§ Text excerpt:
- Side A of the US single

Single by Eddie Money

from the album Eddie Money
- B-side: "Don't Worry"
- Released: June 1978
- Recorded: 1977
- Genre: Hard rock; power pop;
- Length: 3:57 (Album Version); 3:07 (Single Remix);
- Label: Columbia
- Songwriter: Eddie Money
- Producer: Bruce Botnick

Eddie Money singles chronology
| "Baby Hold On" (1977) | "Two Tickets to Paradise" (1978) | "You've Really Got a Hold on Me" (1979) |

= Two Tickets to Paradise =

Single by Eddie Money

"Two Tickets to Paradise" is a song by American rock singer Eddie Money from his 1977 self-titled debut album. It was released as a single in June 1978 and reached number 22 on the US Billboard Hot 100 chart. The song has since become a staple of classic rock radio, and it was Eddie Money's signature song.

§ Data provided:

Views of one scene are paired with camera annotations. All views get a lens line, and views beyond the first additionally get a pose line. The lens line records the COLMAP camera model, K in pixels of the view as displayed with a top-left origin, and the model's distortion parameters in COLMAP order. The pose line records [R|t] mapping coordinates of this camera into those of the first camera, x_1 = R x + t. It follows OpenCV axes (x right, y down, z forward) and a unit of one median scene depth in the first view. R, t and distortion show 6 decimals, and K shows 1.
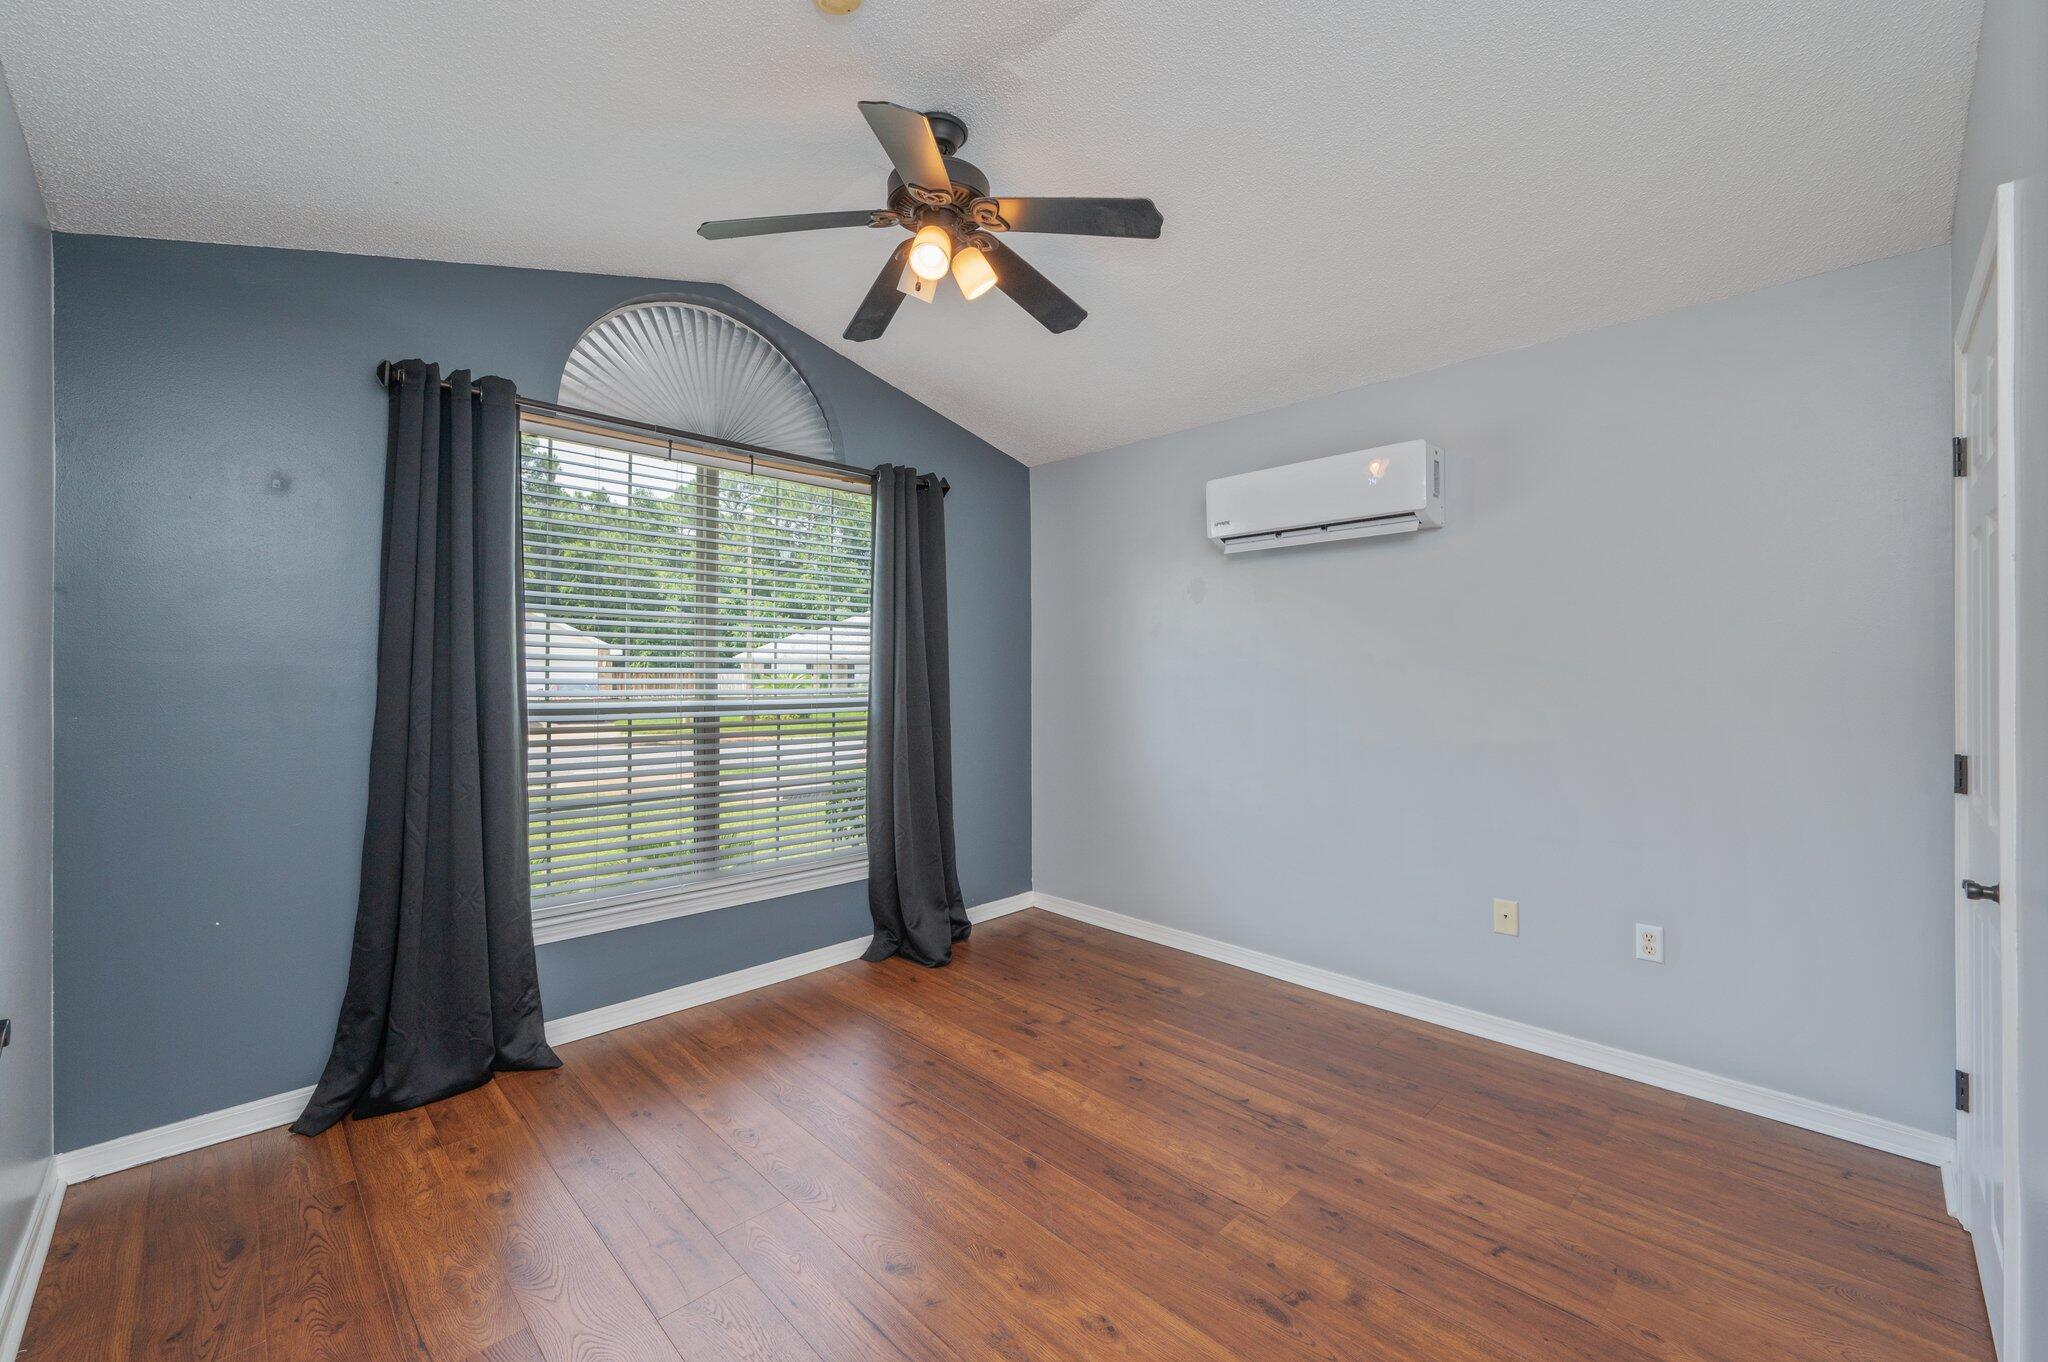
lens RADIAL K [[815.7, 0, 1027.6], [0, 815.7, 666.7], [0, 0, 1]] dist [-0.002842, 0.000380]
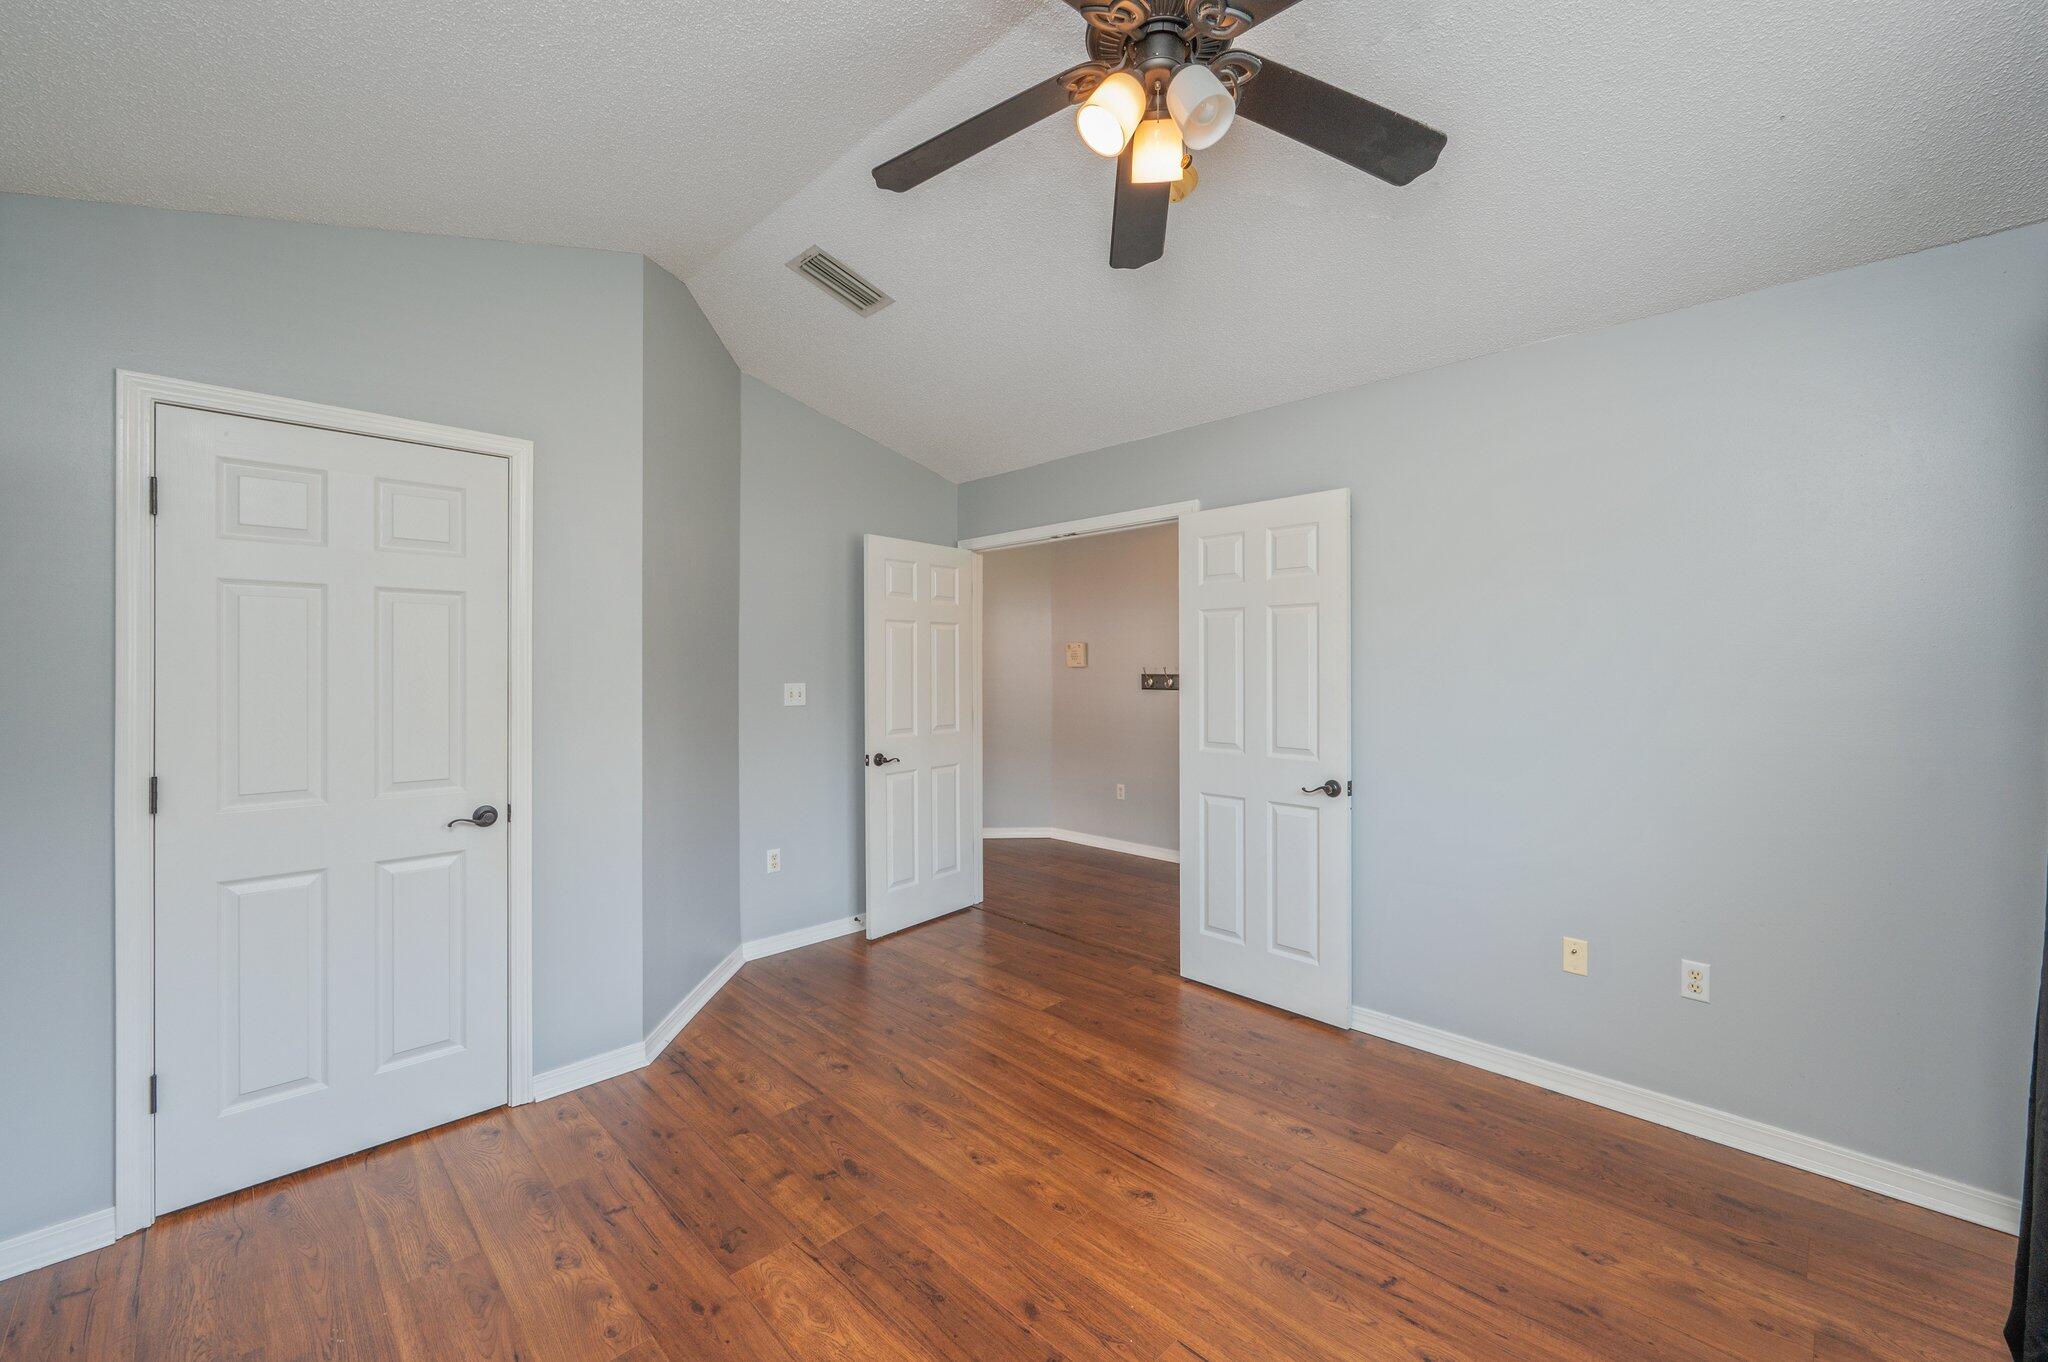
lens RADIAL K [[815.7, 0, 1027.6], [0, 815.7, 666.7], [0, 0, 1]] dist [-0.002842, 0.000380]
pose [[-0.999988, 0.004647, -0.001444, 0.003728], [0.004654, 0.999976, -0.005074, -0.014746], [0.001421, -0.005080, -0.999986, 1.173161]]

§ Task to carry out: Give back the text about the Eddie Money song "Two Tickets to Paradise" word for word, from start to finish. You won't need the listing for anything here.

§ Written response:
- Side A of the US single

Single by Eddie Money

from the album Eddie Money
- B-side: "Don't Worry"
- Released: June 1978
- Recorded: 1977
- Genre: Hard rock; power pop;
- Length: 3:57 (Album Version); 3:07 (Single Remix);
- Label: Columbia
- Songwriter: Eddie Money
- Producer: Bruce Botnick

Eddie Money singles chronology
| "Baby Hold On" (1977) | "Two Tickets to Paradise" (1978) | "You've Really Got a Hold on Me" (1979) |

= Two Tickets to Paradise =

Single by Eddie Money

"Two Tickets to Paradise" is a song by American rock singer Eddie Money from his 1977 self-titled debut album. It was released as a single in June 1978 and reached number 22 on the US Billboard Hot 100 chart. The song has since become a staple of classic rock radio, and it was Eddie Money's signature song.